Le moins qu’on puisse dire, c’est que l’héroïne de ce livre, Léa Bertrand, ne l’a pas eue facile, comme l’affirme l’expression populaire mise en sous-titre : J’ai la mémoire chagrine. Et comme le souligne Romuald, l’autre protagoniste de ce roman, on a affaire non pas à « une scène mélodramatique digne des feuilletons des journaux », mais à plusieurs. Ce roman est divisé en trois parties suivies d’un épilogue.
« Déroutes » est centrée sur Léa, de sa naissance en 1885 à ses fiançailles en 1905. Léa grandit dans une famille pauvre au sein d’un petit village. Contrainte de lâcher l’école et d’abandonner son rêve de devenir institutrice, elle espère épouser Télesphore, son ami d’enfance, avec lequel elle se fiance. Ainsi se termine la première partie.
« Le médaillon » raconte la vie des frères Romuald et Rodolphe de 1923 à 1928. Romuald a été victime de la poliomyélite, ce qui l’a laissé handicapé. Lui et son frère cadet, Rodolphe, ont été placés dans un orphelinat par leur mère, qui leur a promis de venir les chercher dès que sa situation financière la permettrait. Le temps a passé et les deux frères n’ont plus de nouvelles de leur mère. Dès qu’il a son diplôme de huitième année, Romuald décide de tenter sa chance à Montréal et d’amener Rodolphe avec lui. Tout ira bien : il est vaillant, débrouillard, sympathique et serviable. Rodolphe, qui souffre d’une déficience intellectuelle, est fort et gentil. Romuald veut retrouver sa mère et comprendre pourquoi elle les a abandonnés.
« Le poids du passé » se déroule de 1928 à 1931 et se construit autour des liens qui existent entre les principaux personnages des parties précédentes. Romuald trouvera réponse à sa quête en retraçant sa mère et en se liant d’amitié avec sa petite sœur Juliette.
L’épilogue, « Quelques années plus tard », nous amène en décembre 1987. Juliette apprend que Romuald est mort. C’est l’occasion en dix pages de résumer ce qu’il est advenu des personnages.
Saga historique aux personnages sympathiques et attachants, ce roman respecte toutes les lois du genre. L’approche est classique : un récit bien mené aux péripéties nombreuses, un style sobre et efficace, des dialogues nombreux et vivants bien que tous les personnages aient une même façon de s’exprimer, des sentiments nobles et un dénouement heureux bien introduit, mais exempt de surprises. Écrit au présent, le récit fait appel à un narrateur omniscient et à Léa et à Romuald selon les chapitres.

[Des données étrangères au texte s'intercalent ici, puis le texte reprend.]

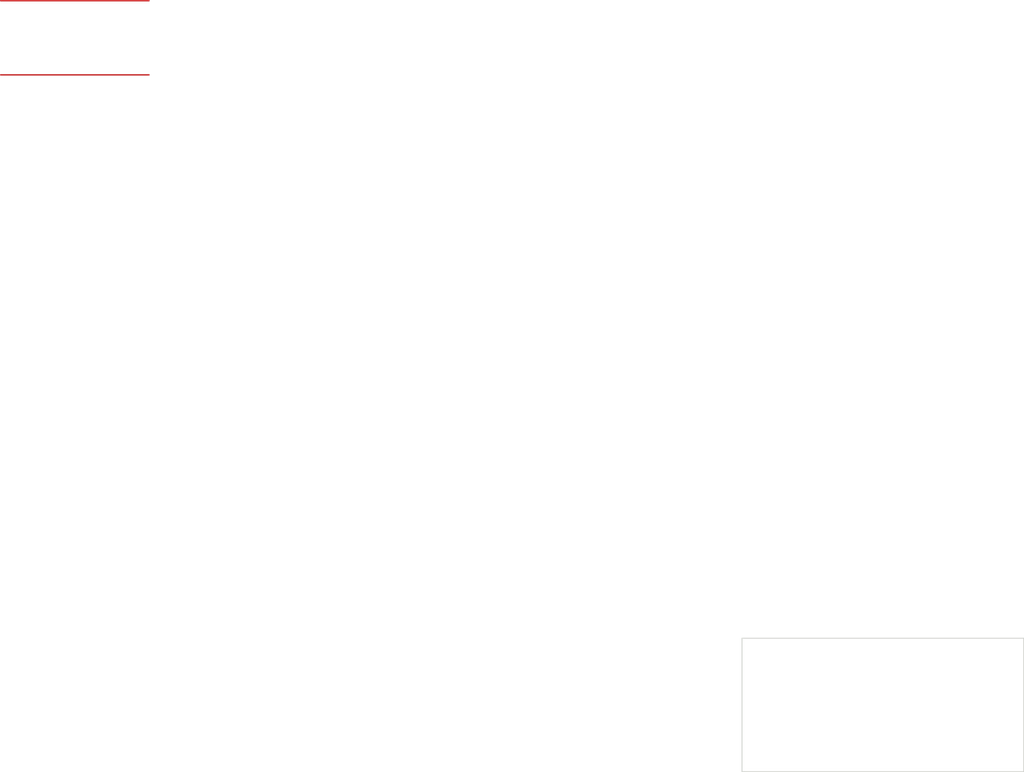
<source format=kicad_pcb>
(kicad_pcb (version 20171130) (host pcbnew 5.0.1-33cea8e~68~ubuntu16.04.1)

  (general
    (thickness 1.6)
    (drawings 4)
    (tracks 2)
    (zones 0)
    (modules 0)
    (nets 1)
  )

  (page A4)
  (layers
    (0 F.Cu signal)
    (31 B.Cu signal)
    (32 B.Adhes user)
    (33 F.Adhes user)
    (34 B.Paste user)
    (35 F.Paste user)
    (36 B.SilkS user)
    (37 F.SilkS user)
    (38 B.Mask user)
    (39 F.Mask user)
    (40 Dwgs.User user)
    (41 Cmts.User user)
    (42 Eco1.User user)
    (43 Eco2.User user)
    (44 Edge.Cuts user)
    (45 Margin user)
    (46 B.CrtYd user)
    (47 F.CrtYd user)
    (48 B.Fab user)
    (49 F.Fab user)
  )

  (setup
    (last_trace_width 0.25)
    (trace_clearance 0.2)
    (zone_clearance 0.508)
    (zone_45_only no)
    (trace_min 0.2)
    (segment_width 0.2)
    (edge_width 0.15)
    (via_size 0.6)
    (via_drill 0.4)
    (via_min_size 0.4)
    (via_min_drill 0.3)
    (uvia_size 0.3)
    (uvia_drill 0.1)
    (uvias_allowed no)
    (uvia_min_size 0.2)
    (uvia_min_drill 0.1)
    (pcb_text_width 0.3)
    (pcb_text_size 1.5 1.5)
    (mod_edge_width 0.15)
    (mod_text_size 1 1)
    (mod_text_width 0.15)
    (pad_size 1.524 1.524)
    (pad_drill 0.762)
    (pad_to_mask_clearance 0.2)
    (solder_mask_min_width 0.25)
    (aux_axis_origin 139.7 114.3)
    (grid_origin 139.7 114.3)
    (visible_elements 7FFFFFFF)
    (pcbplotparams
      (layerselection 0x00000_7fffffff)
      (usegerberextensions false)
      (usegerberattributes true)
      (usegerberadvancedattributes true)
      (creategerberjobfile false)
      (excludeedgelayer true)
      (linewidth 0.100000)
      (plotframeref false)
      (viasonmask false)
      (mode 1)
      (useauxorigin false)
      (hpglpennumber 1)
      (hpglpenspeed 20)
      (hpglpendiameter 15.000000)
      (psnegative false)
      (psa4output false)
      (plotreference false)
      (plotvalue false)
      (plotinvisibletext false)
      (padsonsilk false)
      (subtractmaskfromsilk false)
      (outputformat 1)
      (mirror false)
      (drillshape 0)
      (scaleselection 1)
      (outputdirectory "./"))
  )

  (net 0 "")

  (net_class Default "This is the default net class."
    (clearance 0.2)
    (trace_width 0.25)
    (via_dia 0.6)
    (via_drill 0.4)
    (uvia_dia 0.3)
    (uvia_drill 0.1)
  )

  (gr_line (start 175.26 96.52) (end 127 96.52) (layer Edge.Cuts) (width 0.15) (tstamp 5BE34F0A))
  (gr_line (start 175.26 119.38) (end 175.26 96.52) (layer Edge.Cuts) (width 0.15) (tstamp 5BE34F07))
  (gr_line (start 127 119.38) (end 175.26 119.38) (layer Edge.Cuts) (width 0.15) (tstamp 5BE34F01))
  (gr_line (start 127 96.52) (end 127 119.38) (layer Edge.Cuts) (width 0.15) (tstamp 5BE34EFE))

  (segment (start 0 -12.7) (end 25.4 -12.7) (width 0.25) (layer F.Cu) (net 0) (tstamp 5BE34EFB))
  (segment (start 25.4 0) (end 0 0) (width 0.25) (layer F.Cu) (net 0) (tstamp 5BE34F04))

)

</source>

De nombreux retours en arrière permettent de saisir l’ensemble de la vie des personnages et des problèmes qu’ils ont rencontrés dans le passé. Ce jeu de va-et-vient donne son rythme au récit et permet à Léa et à Romuald de réfléchir et d’analyser leur vécu.
La recréation de la vie de différentes époques est intéressante et bien documentée. Ainsi, la vie rurale de la fin du XIXesiècle dans un petit village de l’ouest de Montréal y apparaît vivante et colorée, de même que la vie dans le Montréal du premier tiers du XXesiècle.